Harvard's Hesitant Move to Cleaner Energy

Harvard has lagged behind many other colleges and universities in tackling the transition to a carbon-neutral future. Finally it has committed to curbing its use of fossil fuels, but its investment portfolio - replete with fossil fuel corporate holdings - remains intact. In a letter to the editor of the Boston Herald today, I call on the university to exercise long-overdue leadership in cleaning up its endowment. I am responding to a short AP article which lauds Harvard for committing to cease using fossil fuels to meet its operational needs by 2050. Here's the text of the letter:

Harvard Must Do More - Boston Herald, Feb. 20, 2018

Harvard is to be commended for its commitment to cease using fossil fuels by 2050, and to become carbon-neutral even sooner through offsetting its ongoing emissions by 2026. In adopting this policy, Harvard joins many other American colleges and universities that have already made similar commitments.

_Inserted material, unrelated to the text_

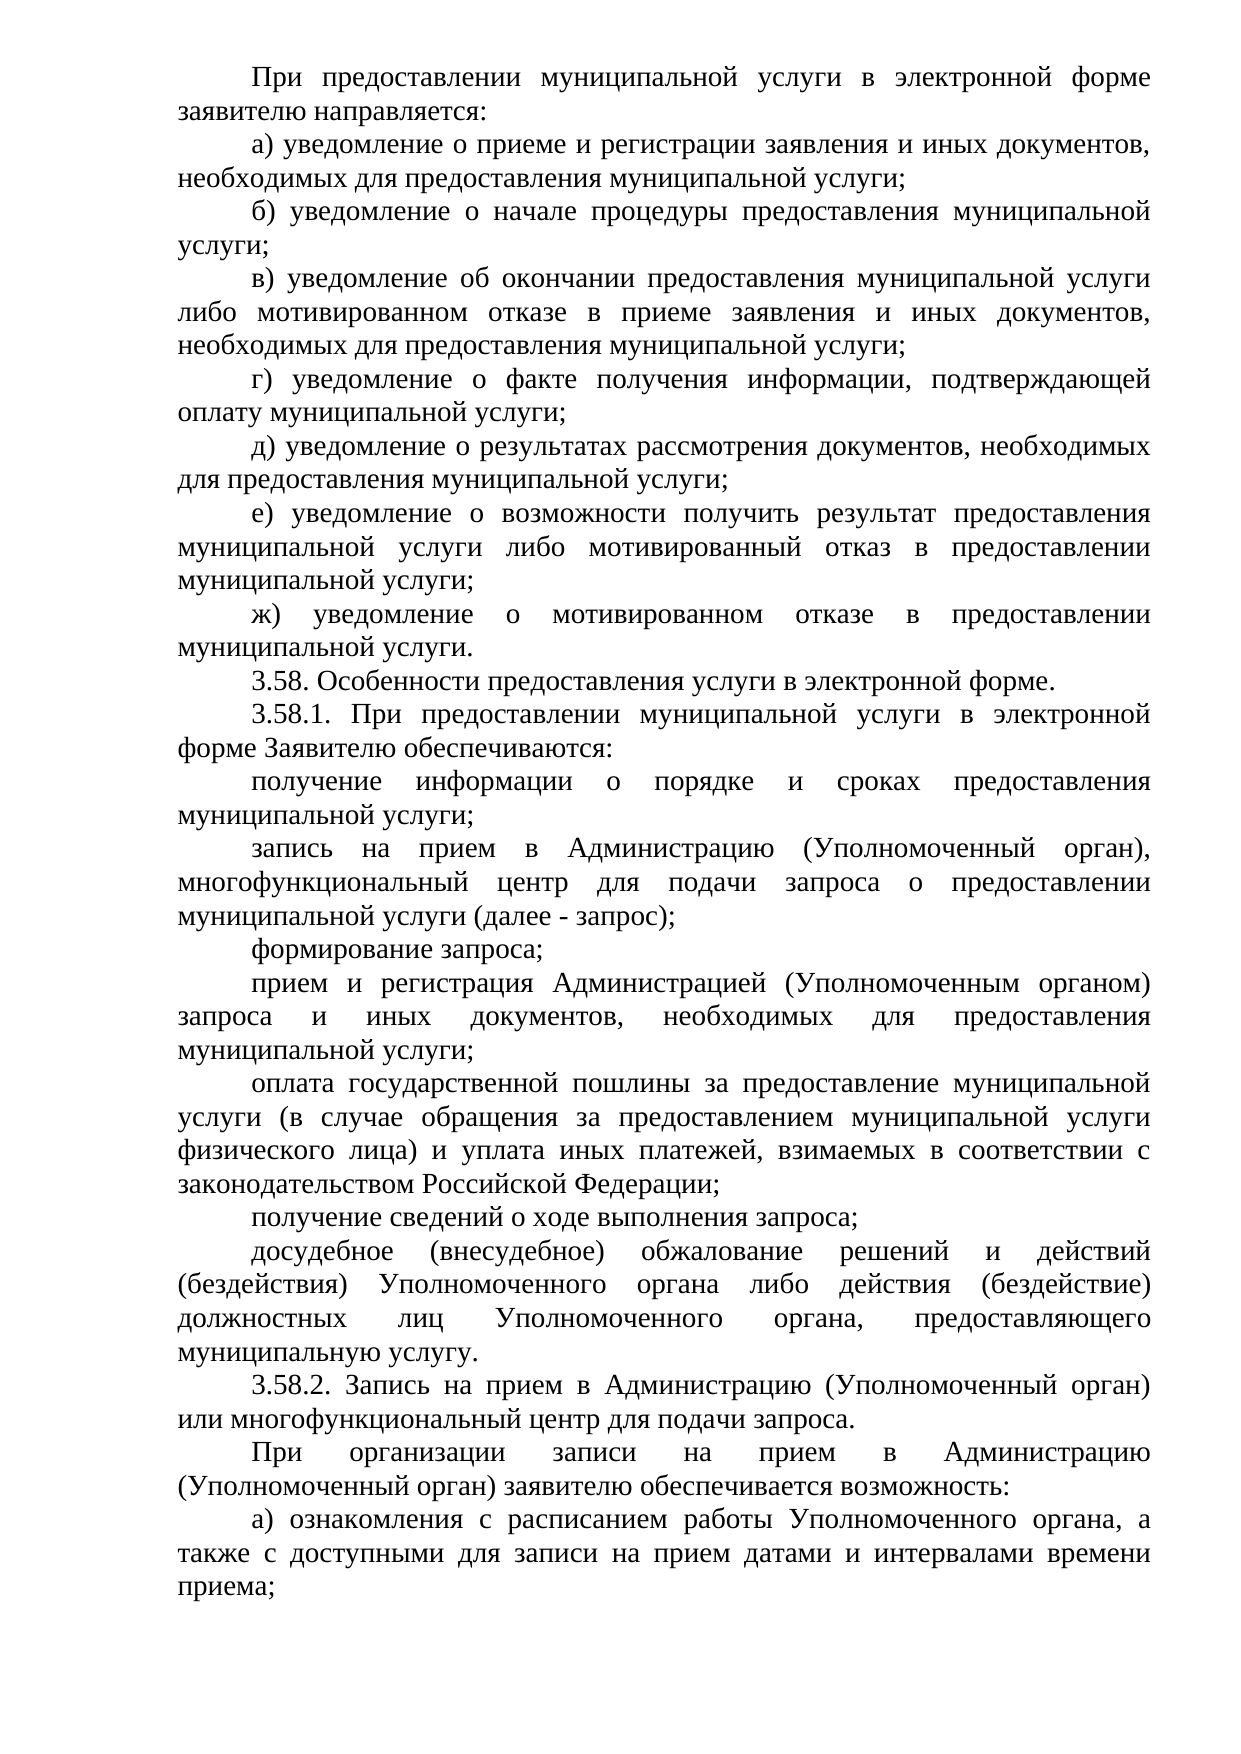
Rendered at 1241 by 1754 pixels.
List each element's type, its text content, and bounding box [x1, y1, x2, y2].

Parting ways with fossil fuels isn't just about running campus operations on clean energy resources, however. For years now, Harvard President Drew Faust and other university administrators have resisted a broad campaign of students, faculty and alumni calling on the university to rid its $36 billion endowment of fossil fuels.

The Harvard Management Co. announced last summer that it would "pause" its fossil fuel investments, but this leaves wide open the question of what the university plans to do with its very substantial legacy holdings.

When will this world-class university demonstrate unambiguous leadership on an issue so fundamental to our global future?